The truth is more nuanced. Obama has often preferred to leave Republican U.S. Attorneys in place or nominate no one at all in districts where there is any whiff of controversy. North Carolina’s GOP senator Burr had opposed replacing Holding while his Edwards probe was ongoing. And Democratic Sen. Kay Hagan (N.C.), with an eye toward an often conservative leaning electorate, joined Burr in urging the White House to leave Holding in place, even though she had recommended Walker to the White House.
After Edwards’ indictment last week, Hagan said in a statement that she would advance Walker through the Senate Judiciary Committee to “expedite his nomination to be the next U.S. Attorney for the Eastern District of North Carolina.”
Melanie Sloan, executive director at the Washington-based watchdog group Citizens for Responsibility and Ethics, said the Justice Department may have chosen to let Holding stay on the Edwards probe in order to avoid the appearance that a Democratic administration was hijacking the investigation.
“It would have allowed Republicans to scream cover up … that’s how they get media attention,” she said. “I don’t think the Obama administration wanted that, but I don’t think they’ll say so.”
For more than two years, Holding’s office investigated money given to Edwards’ mistress, Rielle Hunter, and an aide, Andrew Young, in an alleged attempt to cover up Edwards’s extramarital affair, which produced a child.

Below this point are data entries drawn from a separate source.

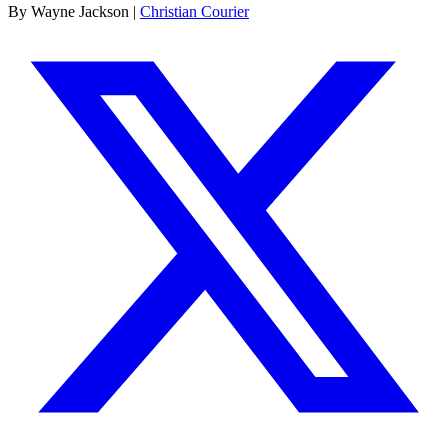
By Wayne Jackson |
Christian Courier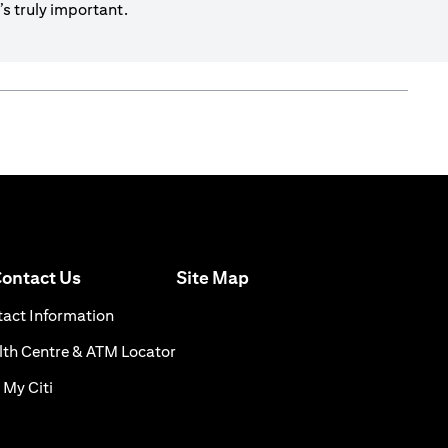
s truly important.
(opens in a new tab)
ontact Us
Site Map
n a new tab)
(opens in a new tab)
act Information
ns in a new tab)
(opens in a new tab)
th Centre & ATM Locator
(opens in a new tab)
 My Citi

The child was born while Edwards’s wife, Elizabeth, was struggling with the breast cancer from which she later died.
The Raleigh News and Observer reported that the Justice Department’s Public Integrity Section, based in Washington, took over the investigation in January. Justice Department spokeswoman Laura Sweeney declined to comment on the timing of Public Integrity’s involvement.

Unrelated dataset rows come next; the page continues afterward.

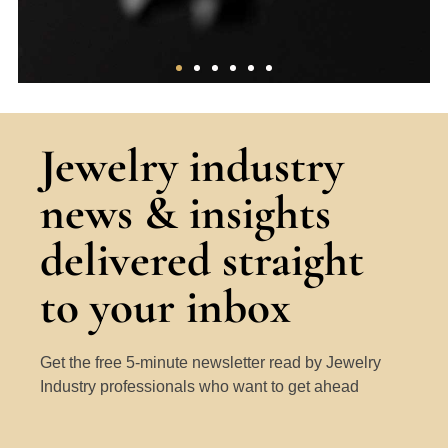
The 4Cs
Jewelry industry
A thorough overview of the core factors
news & insights
that determine the ‘quality’ of a
diamond.
delivered straight
Learn More
to your inbox
Get the free 5-minute newsletter read by Jewelry
Industry professionals who want to get ahead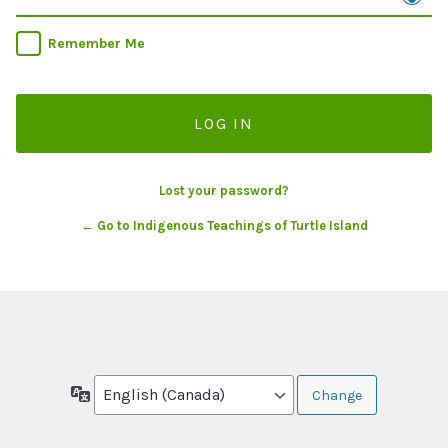
Remember Me
Lost your password?
← Go to Indigenous Teachings of Turtle Island
Language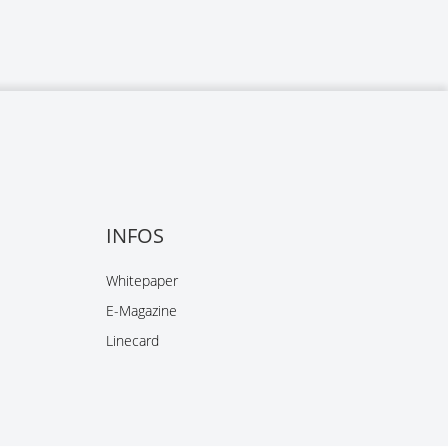
INFOS
Whitepaper
E-Magazine
Linecard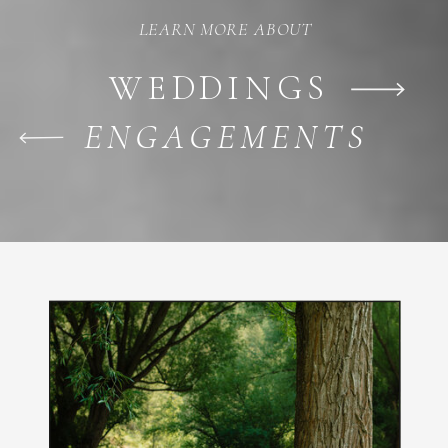
LEARN MORE ABOUT
WEDDINGS
ENGAGEMENTS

Sloan argued the Public Integrity Section’s involvement makes more political than legal sense. Proving that money contributed to Edwards’ mistress by Bunny Mellon and Fred Baron – who both have personal ties to Edwards – qualifies as a campaign contribution under the law will be difficult, she said. Instead, Sloan said she believes the administration decided there was no political downside to embracing an investigation of as reviled a figure as Edwards.
“It’s hard for me to imagine any Democrat is going to stand up for John Edwards,” she said.